新店さんいらっしゃい(2)
あなたのお店では、イベントや新台入替などの営業活動が、一体何のために行なわれているか把握しているでしょうか?
売上げを上げるためですか?
以前もお話したと思いますが、現代は「売ろう売ろう」と思っても売れない時代です。単純に売上げを上げたいと思っても売上げは上がりません。
何のために誰に向かってどの様な営業活動を行なうのか、ということを明確に意識し実行できなければならないのです。
新店舗の出現を迎え撃つ既存店の対抗策にしても同じです。「新店に負けるな!負けるな!」と闇雲に声を荒げても仕方がないのです。
前回のコラムでお話したように、新店舗はその地域の一番店となるように、あらかじめ競争上で優位な要因をいくつも抱えて登場します。ですからそれを迎え撃つ既存店は、新店と同じ土俵で相撲を取ることは避けなければなりません。
新店舗の出現によって今後どの様に環境が変化するかを予測し、自店舗はどの様な方針を採るべきかを明確にする必要があります。さらには目的や状況にあわせた営業を使い分けなければなりません。
実際に新店舗を迎え撃つ既存店が行なうべき方策の要点は、大きく分けて
(1)新店舗と自店舗の目的の違いを把握して対処する
(2)自店舗のポジションを理解して行動する
の二つになります。
例えば(1)の「新店舗と自店舗の目的の違い」という、たった一点を認識するだけでも、営業は大きく変わってきます。

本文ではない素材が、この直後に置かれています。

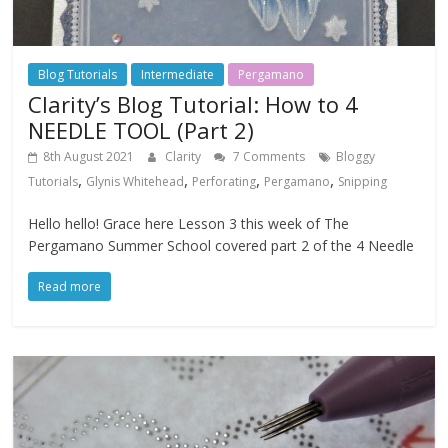
Blog Tutorials
Intermediate
Pergamano
Clarity’s Blog Tutorial: How to 4
NEEDLE TOOL (Part 2)
8th August 2021
Clarity
7 Comments
Bloggy
,
,
,
,
Tutorials
Glynis Whitehead
Perforating
Pergamano
Snipping
Hello hello! Grace here Lesson 3 this week of The
Pergamano Summer School covered part 2 of the 4 Needle
Read more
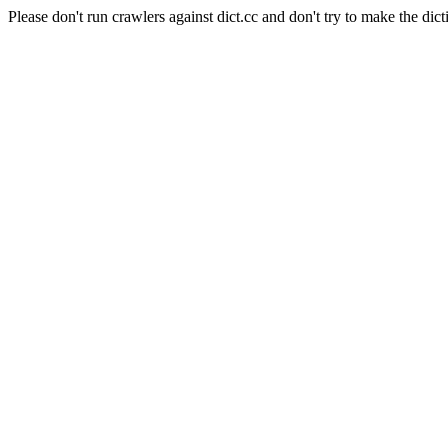
Please don't run crawlers against dict.cc and don't try to make the dict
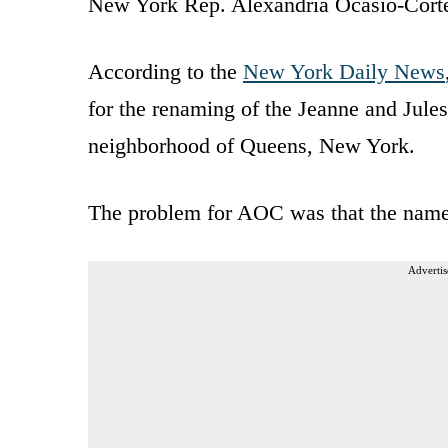
New York Rep. Alexandria Ocasio-Cortez
According to the
New York Daily News
for the renaming of the Jeanne and Jule
neighborhood of Queens, New York.
The problem for AOC was that the name
Advertis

新店舗は、もちろんその地域に新しく出来るお店ですから、既存のお客様は1人もいないといってよいでしょう。しかも市場は拡大しない状況下ですから、その地域の既存店の顧客を奪うことで、新店の経営は成立します。新店舗にとって、開店後の最も大きな目的は他店の顧客を奪うこと、つまり、新規顧客の獲得になります。
それに対して既存店である自店舗は、新規店舗に顧客を奪われてはいけません。自店舗からの顧客流出を防がなければならないのです。つまり既存店舗の最も大きな目的は、顧客流出の防止ということになります。

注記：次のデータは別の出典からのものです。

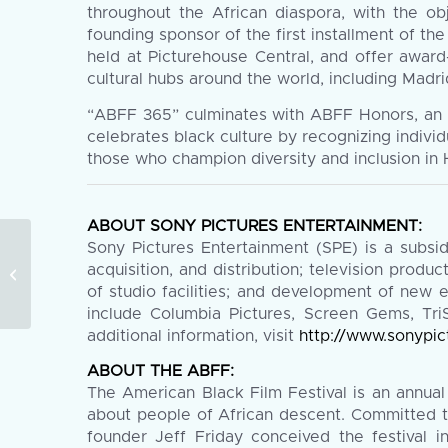
throughout the African diaspora, with the obj
founding sponsor of the first installment of t
held at Picturehouse Central, and offer award
cultural hubs around the world, including Madr
“ABFF 365” culminates with ABFF Honors, an a
celebrates black culture by recognizing indivi
those who champion diversity and inclusion in
ABOUT SONY PICTURES ENTERTAINMENT:
Sony Pictures Entertainment (SPE) is a subsi
The 2019 American Black Film
acquisition, and distribution; television produc
Festival Wraps With Diverse Slate
of studio facilities; and development of new 
of Winning Films...
include Columbia Pictures, Screen Gems, TriS
additional information, visit
http://www.sonypic
ABOUT THE ABFF:
The American Black Film Festival is an annual
about people of African descent. Committed to
founder Jeff Friday conceived the festival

既存店にとってその最も大きな目的が、顧客流出を防ぐことであると理解できていれば、何も新店舗と同じ土俵の上で争う必要はありません。それに合わせた営業を実行していけば良い事になります。
ではその対策を有効に機能させるには、どうしたらよいでしょうか?
既存店は、新規店舗が開店する以前、つまり新店舗が新たにできるという確定情報を得た時点から、その対策を行なわれなければなりません。何の防止策もとらずに流出してしまった顧客を、もう一度顧客として引き戻すには、相当な資金と労力が必要となるからですね。
ましてや相手は、競争上優位に立つ新店舗です。投入した資金と労力に対する見返りは、決して大きいとは言えません。

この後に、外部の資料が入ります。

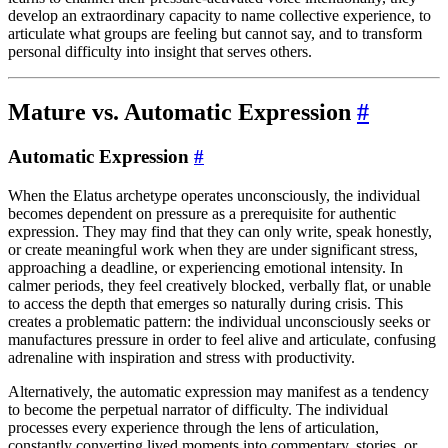
develop an extraordinary capacity to name collective experience, to
articulate what groups are feeling but cannot say, and to transform
personal difficulty into insight that serves others.
Mature vs. Automatic Expression
#
Automatic Expression
#
When the Elatus archetype operates unconsciously, the individual
becomes dependent on pressure as a prerequisite for authentic
expression. They may find that they can only write, speak honestly,
or create meaningful work when they are under significant stress,
approaching a deadline, or experiencing emotional intensity. In
calmer periods, they feel creatively blocked, verbally flat, or unable
to access the depth that emerges so naturally during crisis. This
creates a problematic pattern: the individual unconsciously seeks or
manufactures pressure in order to feel alive and articulate, confusing
adrenaline with inspiration and stress with productivity.
Alternatively, the automatic expression may manifest as a tendency
to become the perpetual narrator of difficulty. The individual
processes every experience through the lens of articulation,
constantly converting lived moments into commentary, stories, or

仮に、新店舗が開店してから「うちのお店は○○より出ますよー。親切ですよー。サービス抜群ですよー。」と既存店が叫んだところで、一体どれだけ顧客の胸に響くでしょうか。その店がどの様なものなのかを身体で知っているのは、何を隠そうその店の顧客なのです。
つまり、顧客流出の防止策は、新規店舗が開店してしまってからでは遅いのです。新規店舗が開店してもそちらに流れていかない、仮に流れてしまっても直ぐに戻ってきてくれる・・・という様な顧客と自店舗との関係を築くのは、新店舗のオープン以前からはじめられなければなりません。
事前に策を講じる事によって極力顧客の流出を防ぐ事が、新店舗の出現における被害を最大限に縮小させる事になります。
もちろんこれはほんの概略であり、序盤戦にしか過ぎません。主戦場となるのは新店がオープンしてからになりますから、様々な視点からその後のポジションを把握して営業していく、ということが必要になります。
残念ながらこれ以上の説明は非常に複雑となり、また多くの予備知識が必要となるため、ここでは割愛させていただきますが、しかしたったこれだけのことを認識しているかいないかで、大きく営業が変わることがわかっていただけると思います。
この様に、問題点から方針を導き出す考え方と、目的に合わせた営業を行うノウハウと実行力が、新店舗の出現による打撃を最大限に抑える対抗策となるのです。
以前の様に、営業内容まで深く考えずとも、闇雲に
「売上げ!売上げ!」
「稼働率!稼働率!」
「粗利!粗利!」
と言うだけで営業を続けていられた時代では、もうありません。
これからの時代、目的や効力に見合った営業を使い分けるノウハウと実行力が、すなわち各店舗の営業力の違いとなっていきます。
現在自分のお店で行われている営業というものが、一体何の目的で、どの様な効力を狙って行なわれているのか、一度見つめなおしてみてはいかがでしょうか?